Pensar em Londres é uma coisa que tenho evitado nos últimos meses. Por uma questão de sobrevivência e sanidade mental, na lógica do "não chorar sobre leite derramado", e porque, bem ou mal, é uma fase que já passou, e é preciso é olhar para a frente, não para trás. As saudades são de um tipo muito diferente do que eu imaginei: não me dá ataques de pânico nem de nostalgia, nem passo os dias a suspirar pela cidade. Em vez disso, é uma nostalgia muito mais profunda, submersa e letárgica, que sei que está lá mas que não se manifesta abertamente. E ultimamente, as memórias da cidade e da minha (nossa) vida lá vão sendo cada vez mais desfocadas, mais afastadas da realidade, menos vívidas. Um bocadinho como a sensação que temos de um sonho, não saber bem se aquilo aconteceu ou não. As coisas mais aleatórias são as que por vezes me surgem mais nítidas na mente, como quando o "por favor, tenha atenção ao intervalo entre o cais e o comboio" me despertou - sem surpresa, para dizer a verdade - a frase que mais vezes ouvi lá, na voz perfeitamente nítida do senhor que anunciava a toda a abertura de portas: "please mind the gap between the train and the platform edge".

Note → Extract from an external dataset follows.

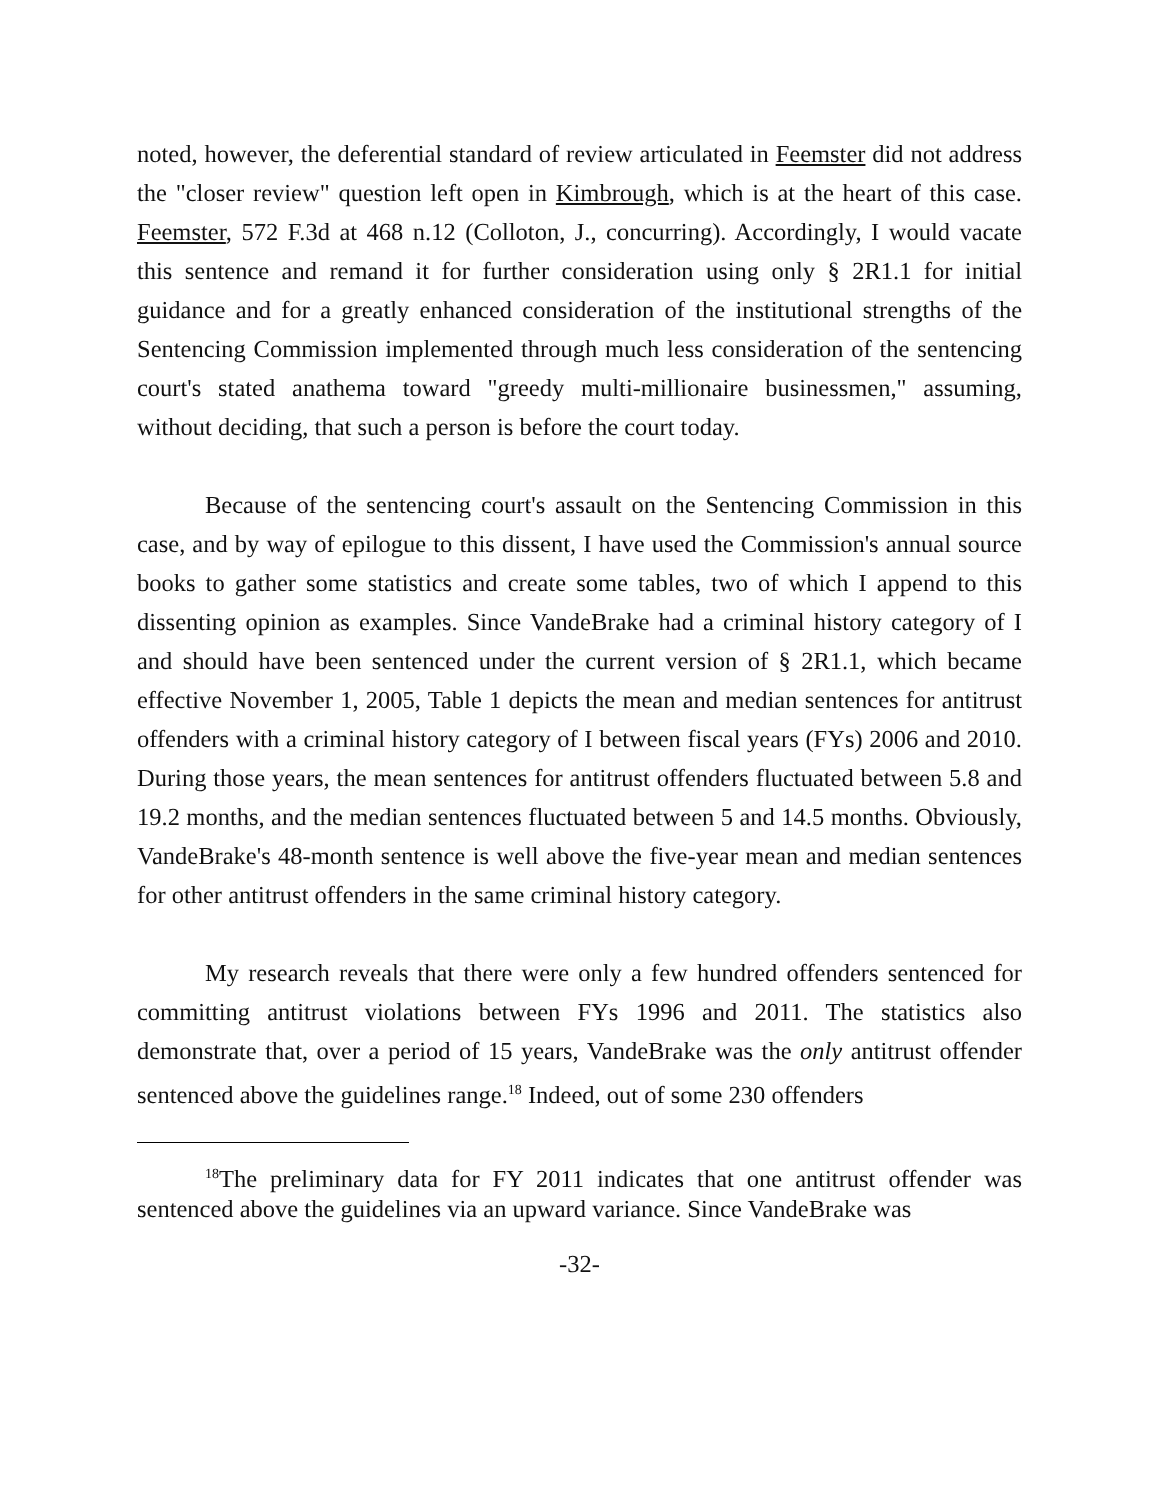noted, however, the deferential standard of review articulated in Feemster did not address the "closer review" question left open in Kimbrough, which is at the heart of this case. Feemster, 572 F.3d at 468 n.12 (Colloton, J., concurring). Accordingly, I would vacate this sentence and remand it for further consideration using only § 2R1.1 for initial guidance and for a greatly enhanced consideration of the institutional strengths of the Sentencing Commission implemented through much less consideration of the sentencing court's stated anathema toward "greedy multi-millionaire businessmen," assuming, without deciding, that such a person is before the court today.
Because of the sentencing court's assault on the Sentencing Commission in this case, and by way of epilogue to this dissent, I have used the Commission's annual source books to gather some statistics and create some tables, two of which I append to this dissenting opinion as examples. Since VandeBrake had a criminal history category of I and should have been sentenced under the current version of § 2R1.1, which became effective November 1, 2005, Table 1 depicts the mean and median sentences for antitrust offenders with a criminal history category of I between fiscal years (FYs) 2006 and 2010. During those years, the mean sentences for antitrust offenders fluctuated between 5.8 and 19.2 months, and the median sentences fluctuated between 5 and 14.5 months. Obviously, VandeBrake's 48-month sentence is well above the five-year mean and median sentences for other antitrust offenders in the same criminal history category.
My research reveals that there were only a few hundred offenders sentenced for committing antitrust violations between FYs 1996 and 2011. The statistics also demonstrate that, over a period of 15 years, VandeBrake was the only antitrust offender sentenced above the guidelines range.<sup>18</sup> Indeed, out of some 230 offenders
<sup>18</sup> The preliminary data for FY 2011 indicates that one antitrust offender was sentenced above the guidelines via an upward variance. Since VandeBrake was
-32-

Estupidamente, recusei-me peremtoriamente a voltar à cidade nestes últimos meses. Pretextos não me faltaram: a abertura da loja dos M&Ms, as duas grandes amigas que me ficaram do curso e que lá continuaram a viver, ou a entrega da tese. Mas havia uma recusa em voltar áquela cidade na qualidade de turista, voltar aos sítios familiares e vê-los a partir de uma lente diferente, o medo de os modificar na minha memória e de ser obrigada a admitir, sem possibilidade de desculpas, que a minha casa já não é ali.

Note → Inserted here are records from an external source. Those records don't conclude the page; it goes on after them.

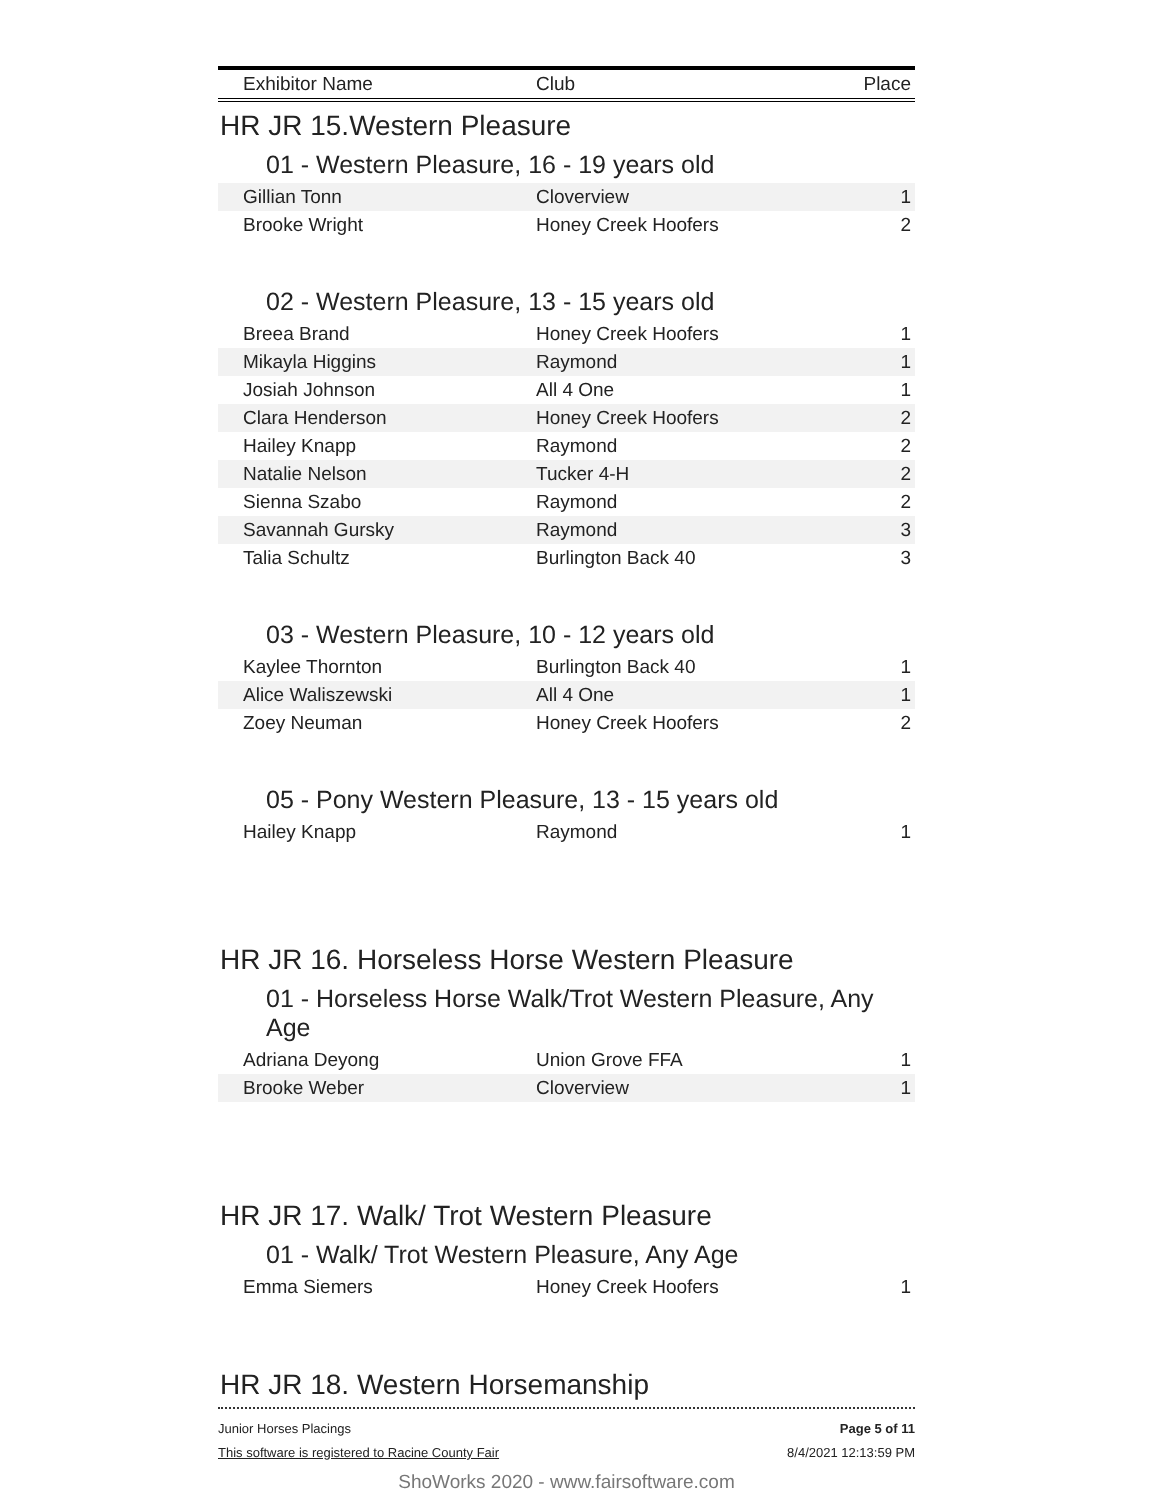| Exhibitor Name | Club | Place |
| --- | --- | --- |
HR JR 15.Western Pleasure
01 - Western Pleasure, 16 - 19 years old
| Gillian Tonn | Cloverview | 1 |
| Brooke Wright | Honey Creek Hoofers | 2 |
02 - Western Pleasure, 13 - 15 years old
| Breea Brand | Honey Creek Hoofers | 1 |
| Mikayla Higgins | Raymond | 1 |
| Josiah Johnson | All 4 One | 1 |
| Clara Henderson | Honey Creek Hoofers | 2 |
| Hailey Knapp | Raymond | 2 |
| Natalie Nelson | Tucker 4-H | 2 |
| Sienna Szabo | Raymond | 2 |
| Savannah Gursky | Raymond | 3 |
| Talia Schultz | Burlington Back 40 | 3 |
03 - Western Pleasure, 10 - 12 years old
| Kaylee Thornton | Burlington Back 40 | 1 |
| Alice Waliszewski | All 4 One | 1 |
| Zoey Neuman | Honey Creek Hoofers | 2 |
05 - Pony Western Pleasure, 13 - 15 years old
| Hailey Knapp | Raymond | 1 |
HR JR 16. Horseless Horse Western Pleasure
01 - Horseless Horse Walk/Trot Western Pleasure, Any Age
| Adriana Deyong | Union Grove FFA | 1 |
| Brooke Weber | Cloverview | 1 |
HR JR 17. Walk/ Trot Western Pleasure
01 - Walk/ Trot Western Pleasure, Any Age
| Emma Siemers | Honey Creek Hoofers | 1 |
HR JR 18. Western Horsemanship
Junior Horses Placings
This software is registered to Racine County Fair
Page 5 of 11
8/4/2021 12:13:59 PM
ShoWorks 2020 - www.fairsoftware.com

Parece inoportuno estar com estes desabafos todos, numa altura em que o que tem de dominar é a perspetiva de Bruxelas, mas a verdade é que não sinto Londres como um capítulo fechado. Gostava de lá voltar a viver. Hei-de lá voltar, muito provavelmente para a próxima fase académica (sim, o doutoramento, ainda que longínquo no tempo, já é coisa que me ocupa um pedacinho de mente). Isto pensando no grande esquema das coisas. No pequeno e mais próximo esquema das coisas, o próximo passo envolve uma visita à cidade, daqui a um mês, para a minha graduation da King's. Pode ser que aí, obrigada a ver a cidade pela perspetiva do visitante, e com o festejo do encerramento do meu ciclo de estudos, eu sinta a visita como uma catarse que dite o encerramento desse capítulo da minha vida no meu subconsciente. Ou talvez não. O mundo é tão grande e o futuro tão aberto e incerto que não faço ideia onde a minha vontade, os meus gostos e a nossa vida nos levará a seguir.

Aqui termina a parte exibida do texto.